• Exercise passage:
========================

Dakar, Senegal. Ownership of insecticide-treated nets (ITN) has doubled in Senegal in the past 2 years, according to the 2008-09 Senegal Malaria Indicator Survey (Enquête Nationale sur le Paludsime au Sénégal (ENPS-II)). The majority of these households own and use long-lasting insecticidal nets (LLIN). The survey also included anemia and malaria parasite testing and information on the treatment of malaria. The ENPS-II is the second survey focused on assessing malaria prevention and treatment strategies in Senegal.

Nearly 6 in 10 households in Senegal currently own an LLIN. Ownership ranges from 34% of households in Dakar to 90% in Fatick. Rural households own more LLINs than urban households (68% compared with 48%). Use of mosquito nets has also doubled in the past two years. More than a quarter of children under five and pregnant women age 15-49 slept under an LLIN the night before the survey. Use of LLINs is highest in Fatick where 64% of children and 61% of pregnant women slept under an LLIN.

Children 6-59 months were tested for malaria parasites. Overall, 6% of children tested positive for malaria. Regionally, 23% of children in Tambacounda and 19% of children in Kolda tested positive for malaria. Malaria is much higher in rural areas than urban areas (8% compared with 1%) and among the poorest households (16% compared with 1% of the wealthiest households). In additional, children 6-59 months and women age 15-49 were tested for anemia in the survey. Overall, 79% of children under five and 64% of women age 15-49 have some form of anemia. The prevalence of anemia among children ranges from 72% in Ziguinchor to 87% in Fatick and Kolda. Among women, anemia ranges from 57% in Diourbel to 86% in Tambacounda.

========================

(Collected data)
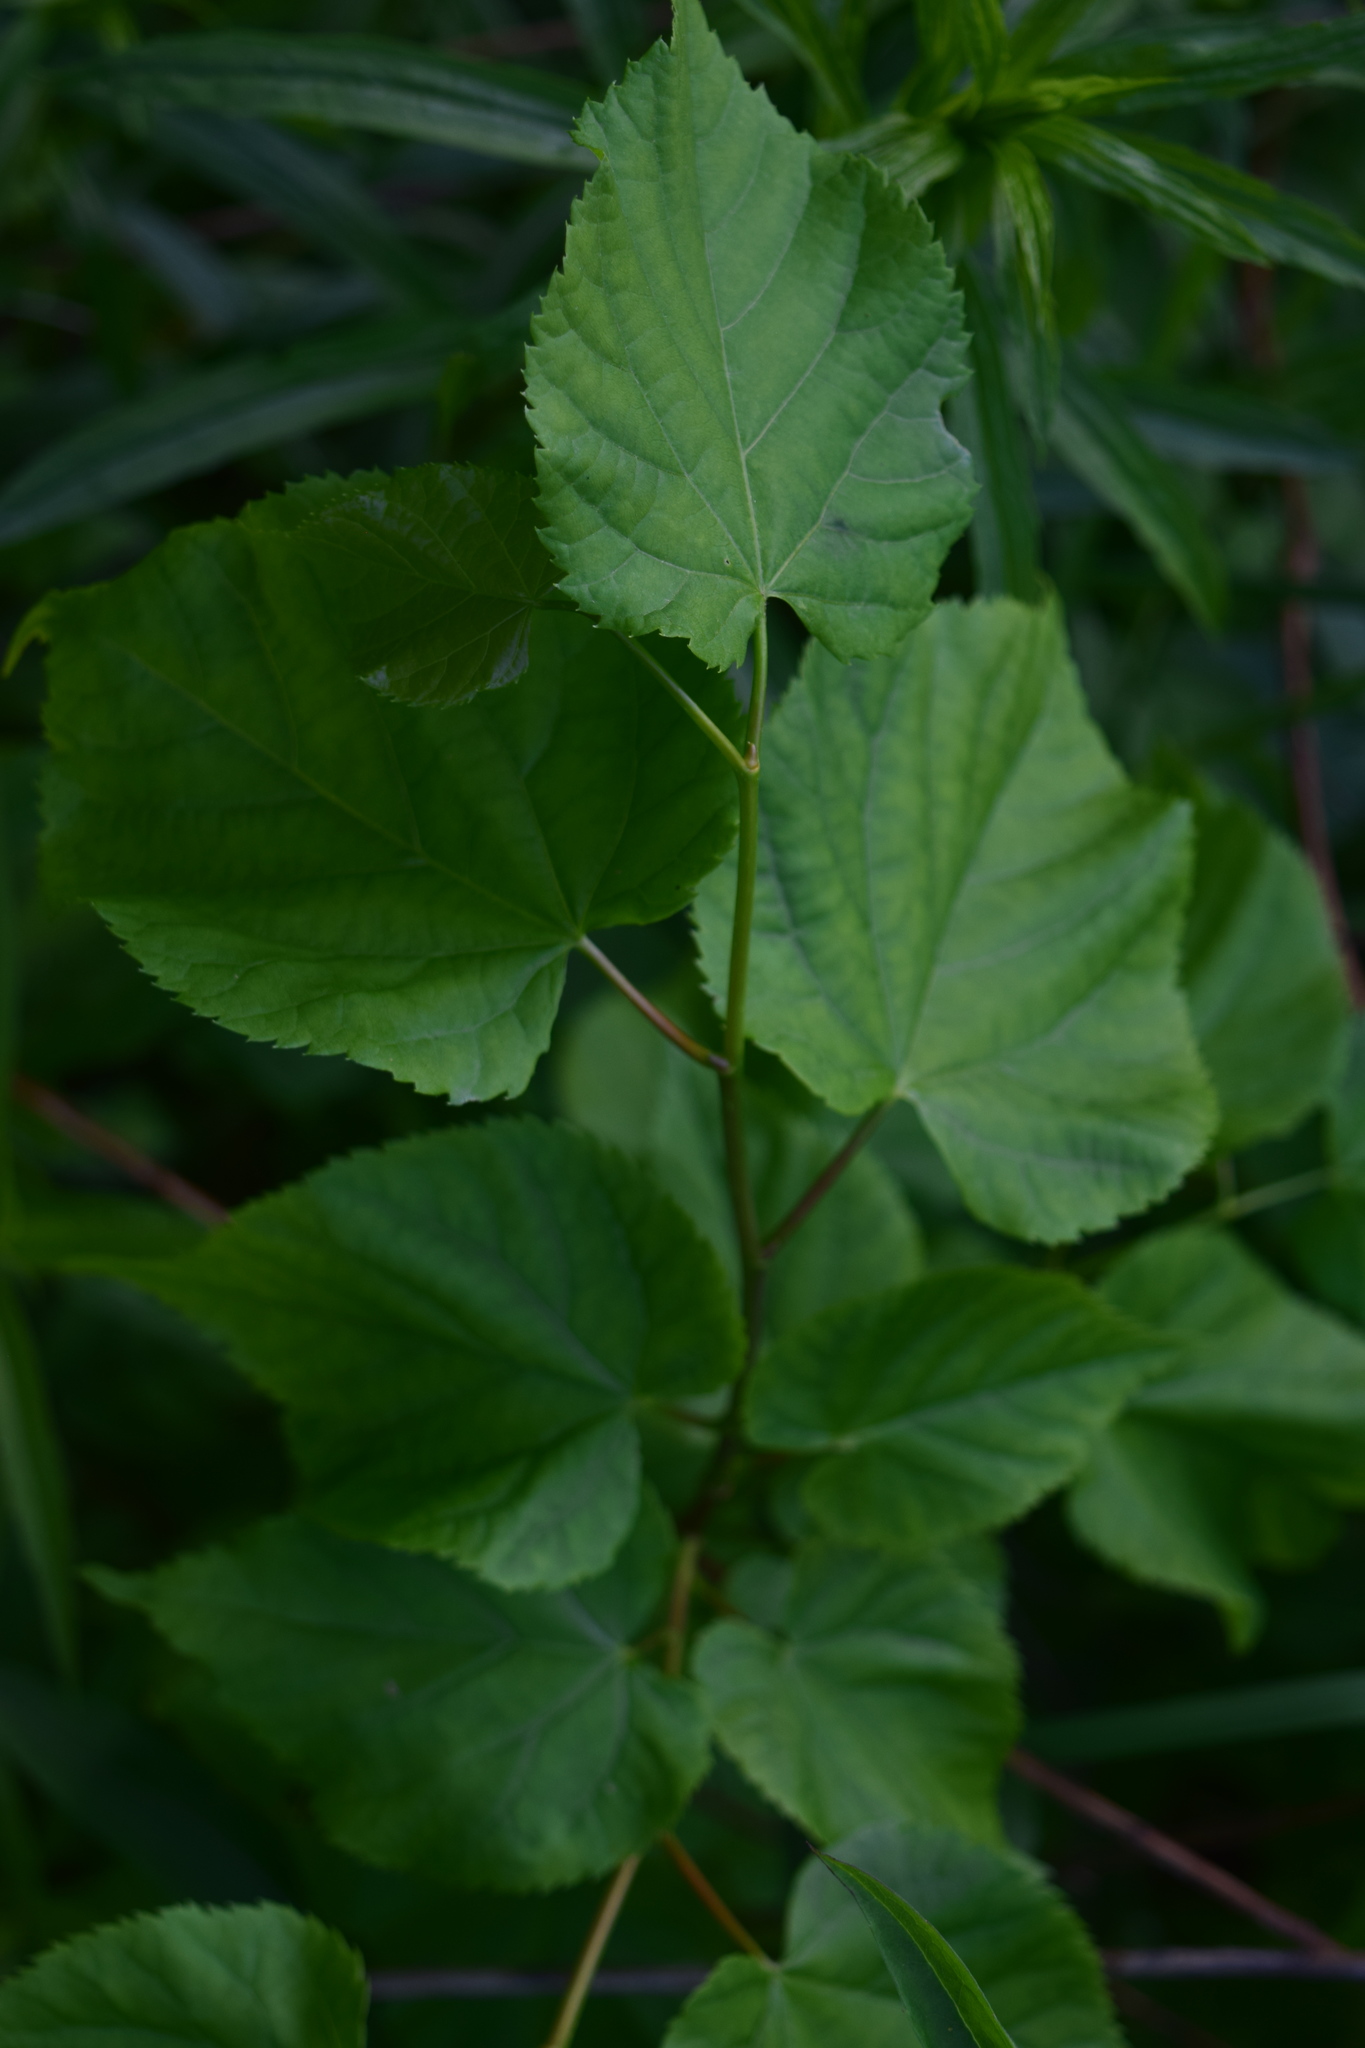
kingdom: Plantae
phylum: Tracheophyta
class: Magnoliopsida
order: Malvales
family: Malvaceae
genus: Tilia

========================

• Apply what you read:
1. List every place within Senegal that the malaria survey report names.
2. Carry on the malaria survey report on Senegal from its final sentence.

• Results:
1. Dakar, Fatick, Tambacounda, Kolda, Ziguinchor, Diourbel

2.
Appropriate treatment of malaria is essential in the fight against malaria. Half of Senegalese women received two doses of SP/Fansidar, the recommended treatment, during an antenatal care visit. Intermittent Preventive Treatment (IPT) ranged from 43% in Tambacounda to 71% in Diourbel. The increasing use of Rapid Diagnostic Testing in Senegal has helped to improve the accurate diagnosis and treatment of malaria. In the 2 weeks before the survey, 31% of children under five had fever. Of these children, 9% received any antimalarial medication and 5% received CTA (Amonate, Falcimon, and Arsuman), the recommended treatment. This shows a major improvement in the appropriate treatment of malaria from the 2006 survey when 22% of children with fever received antimalarial drugs, whether they had malaria or not.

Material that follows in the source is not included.